◆ Exercise details
Pictures should be excluded; otherwise, copy every entry exactly.

◆ Records for this exercise
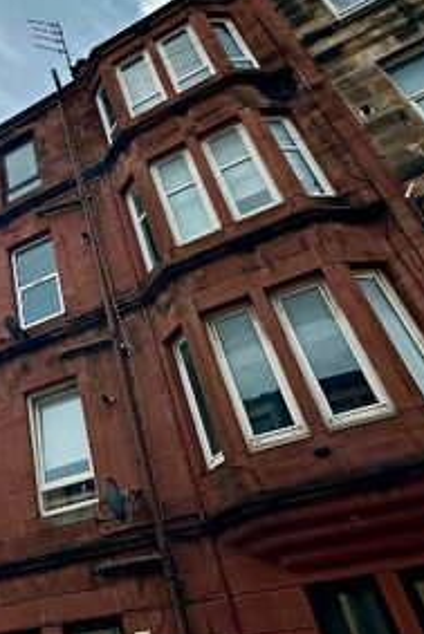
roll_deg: +1.5
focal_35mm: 36
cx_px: -49
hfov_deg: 32.3
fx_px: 635
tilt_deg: +39.6
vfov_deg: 52.7
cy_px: 248
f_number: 2.2
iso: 50
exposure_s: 1/8403
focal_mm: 2.22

◆ Your response
roll_deg: +1.5
focal_35mm: 36
cx_px: -49
hfov_deg: 32.3
fx_px: 635
tilt_deg: +39.6
vfov_deg: 52.7
cy_px: 248
f_number: 2.2
iso: 50
exposure_s: 1/8403
focal_mm: 2.22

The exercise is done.